# [To-do item]
State how many lines of the listing below contain the string "seguridad", and reply with that number alone.

# [Task data]
━━━━━━━━━━━━━━━━━━━━━━━━━━━━━━

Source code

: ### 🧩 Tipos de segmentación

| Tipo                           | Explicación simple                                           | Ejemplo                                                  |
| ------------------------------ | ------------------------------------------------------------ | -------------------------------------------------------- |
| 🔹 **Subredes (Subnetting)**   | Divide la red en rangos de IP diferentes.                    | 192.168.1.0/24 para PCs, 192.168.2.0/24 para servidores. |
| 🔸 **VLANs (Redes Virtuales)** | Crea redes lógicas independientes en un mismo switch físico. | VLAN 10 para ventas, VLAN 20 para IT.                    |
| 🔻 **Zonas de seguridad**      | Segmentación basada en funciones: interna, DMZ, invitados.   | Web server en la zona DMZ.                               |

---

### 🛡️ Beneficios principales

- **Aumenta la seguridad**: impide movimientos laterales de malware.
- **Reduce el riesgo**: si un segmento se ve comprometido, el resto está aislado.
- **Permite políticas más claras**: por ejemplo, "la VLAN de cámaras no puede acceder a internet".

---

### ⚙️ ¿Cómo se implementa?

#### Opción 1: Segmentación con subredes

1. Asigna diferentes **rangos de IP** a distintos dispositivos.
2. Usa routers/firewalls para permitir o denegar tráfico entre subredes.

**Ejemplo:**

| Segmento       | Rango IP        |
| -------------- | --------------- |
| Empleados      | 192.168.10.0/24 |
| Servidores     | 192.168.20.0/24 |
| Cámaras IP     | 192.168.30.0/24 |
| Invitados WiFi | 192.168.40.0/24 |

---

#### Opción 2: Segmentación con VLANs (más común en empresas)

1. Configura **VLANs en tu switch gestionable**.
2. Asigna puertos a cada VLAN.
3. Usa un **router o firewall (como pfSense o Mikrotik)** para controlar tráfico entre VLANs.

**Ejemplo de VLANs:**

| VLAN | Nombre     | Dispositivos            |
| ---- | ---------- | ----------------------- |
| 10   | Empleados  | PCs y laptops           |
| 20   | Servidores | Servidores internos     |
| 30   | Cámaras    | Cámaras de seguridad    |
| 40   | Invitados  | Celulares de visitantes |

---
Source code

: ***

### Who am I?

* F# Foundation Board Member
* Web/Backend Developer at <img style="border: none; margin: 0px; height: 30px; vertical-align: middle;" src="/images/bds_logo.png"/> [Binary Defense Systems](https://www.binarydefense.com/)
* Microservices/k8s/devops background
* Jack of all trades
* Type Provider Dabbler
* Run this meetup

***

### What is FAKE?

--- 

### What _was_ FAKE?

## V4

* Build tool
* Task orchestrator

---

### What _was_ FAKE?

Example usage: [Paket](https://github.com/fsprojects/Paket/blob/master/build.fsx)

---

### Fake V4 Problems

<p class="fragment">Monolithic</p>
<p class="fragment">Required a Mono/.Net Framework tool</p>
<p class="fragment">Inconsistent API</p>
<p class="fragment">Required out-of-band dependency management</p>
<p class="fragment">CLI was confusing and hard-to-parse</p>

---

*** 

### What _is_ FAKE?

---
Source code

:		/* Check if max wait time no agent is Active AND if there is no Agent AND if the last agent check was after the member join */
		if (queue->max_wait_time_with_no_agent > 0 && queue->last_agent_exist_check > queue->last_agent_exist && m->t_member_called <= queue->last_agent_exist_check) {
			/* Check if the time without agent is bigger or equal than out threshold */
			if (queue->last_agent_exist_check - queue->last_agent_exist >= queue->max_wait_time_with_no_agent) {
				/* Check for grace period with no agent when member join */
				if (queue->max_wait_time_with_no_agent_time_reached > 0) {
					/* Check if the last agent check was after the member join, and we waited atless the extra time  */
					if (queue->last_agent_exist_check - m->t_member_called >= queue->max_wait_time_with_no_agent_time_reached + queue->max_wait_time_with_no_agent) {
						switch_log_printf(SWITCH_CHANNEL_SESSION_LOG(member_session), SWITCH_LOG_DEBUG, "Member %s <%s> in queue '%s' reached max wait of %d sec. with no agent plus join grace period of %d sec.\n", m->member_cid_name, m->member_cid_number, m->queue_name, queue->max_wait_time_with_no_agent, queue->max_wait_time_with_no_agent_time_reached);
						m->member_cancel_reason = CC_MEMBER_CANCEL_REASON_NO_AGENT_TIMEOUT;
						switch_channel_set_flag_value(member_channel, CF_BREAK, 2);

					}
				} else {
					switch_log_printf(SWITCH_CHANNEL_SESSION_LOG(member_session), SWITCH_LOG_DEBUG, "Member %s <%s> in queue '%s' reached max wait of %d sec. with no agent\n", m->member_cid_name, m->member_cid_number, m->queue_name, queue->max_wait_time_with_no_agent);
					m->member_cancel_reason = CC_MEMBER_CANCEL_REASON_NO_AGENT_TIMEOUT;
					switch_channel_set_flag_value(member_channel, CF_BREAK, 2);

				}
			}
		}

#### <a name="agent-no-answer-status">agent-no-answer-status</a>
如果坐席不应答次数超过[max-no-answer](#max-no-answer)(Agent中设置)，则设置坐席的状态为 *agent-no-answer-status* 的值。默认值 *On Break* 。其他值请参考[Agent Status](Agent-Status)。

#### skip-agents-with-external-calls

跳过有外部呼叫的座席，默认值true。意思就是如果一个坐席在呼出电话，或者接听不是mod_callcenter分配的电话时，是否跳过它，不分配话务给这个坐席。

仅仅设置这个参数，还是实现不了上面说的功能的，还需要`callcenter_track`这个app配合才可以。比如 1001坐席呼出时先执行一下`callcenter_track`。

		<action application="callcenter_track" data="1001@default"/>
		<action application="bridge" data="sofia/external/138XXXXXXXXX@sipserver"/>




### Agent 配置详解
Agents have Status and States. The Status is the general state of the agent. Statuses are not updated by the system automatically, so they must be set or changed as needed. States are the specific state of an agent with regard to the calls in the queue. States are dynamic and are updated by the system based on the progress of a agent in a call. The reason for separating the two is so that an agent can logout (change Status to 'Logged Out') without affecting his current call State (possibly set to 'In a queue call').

━━━━━━━━━━━━━━━━━━━━━━━━━━━━━━

# [Expected answer]
3